Methods: Two hundred sixty-eight (268) participants with OAD from the Health, Aging and Body Composition study, a community-based observational cohort of well-functioning elderly aged 70-79 years, were followed on average for 6.1 years. Covariates related to pulmonary and physical function, comorbidity, demographics, and three inflammatory markers (interleukin-6, tumor necrosis factor-alpha, C-reactive protein) were evaluated for their association with all-cause mortality (31%) by means of Kaplan Meier analysis and Cox proportional hazards modeling.
Results: Percent predicted forced expiratory volume in one second (PPFEV1; hazard ratio [HR] = 2.03, p < 0.0001), knee extensor strength (HR = 1.36, p = 0.0002), interleukin-6 (HR = 1.37, p = 0.0002) and 400 m corridor walk time (HR = 1.24, p = 0.008) significantly predicted mortality. A multidimensional index, the PILE score, was constructed from PPFEV(1), interleukin-6, and knee extensor strength.

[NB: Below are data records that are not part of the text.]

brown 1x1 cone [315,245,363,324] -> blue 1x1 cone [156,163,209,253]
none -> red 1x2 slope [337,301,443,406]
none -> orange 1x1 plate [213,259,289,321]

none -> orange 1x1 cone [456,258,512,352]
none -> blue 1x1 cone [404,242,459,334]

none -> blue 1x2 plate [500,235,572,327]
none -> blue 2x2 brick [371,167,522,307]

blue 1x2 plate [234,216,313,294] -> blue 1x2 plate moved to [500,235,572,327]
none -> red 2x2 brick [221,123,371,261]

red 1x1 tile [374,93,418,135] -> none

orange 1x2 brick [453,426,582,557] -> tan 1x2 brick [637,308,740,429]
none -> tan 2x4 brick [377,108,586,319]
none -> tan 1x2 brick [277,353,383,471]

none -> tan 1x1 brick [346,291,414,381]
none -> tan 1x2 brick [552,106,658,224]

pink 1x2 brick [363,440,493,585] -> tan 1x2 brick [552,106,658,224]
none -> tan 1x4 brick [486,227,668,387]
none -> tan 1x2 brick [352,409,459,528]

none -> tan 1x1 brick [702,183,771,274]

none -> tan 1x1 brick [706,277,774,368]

Each one-point increase in PILE score (range: 1-10) was associated with a 30% increase in mortality (95% confidence interval: 0.16-0.47) after adjusting for age, race, gender, smoking, and comorbidity, resulting in a 10.4-fold higher risk of death between the highest and lowest risk category.
Conclusions: Subjects with OAD have a wide gradient of risk for mortality that can potentially be incorporated in clinical decision making.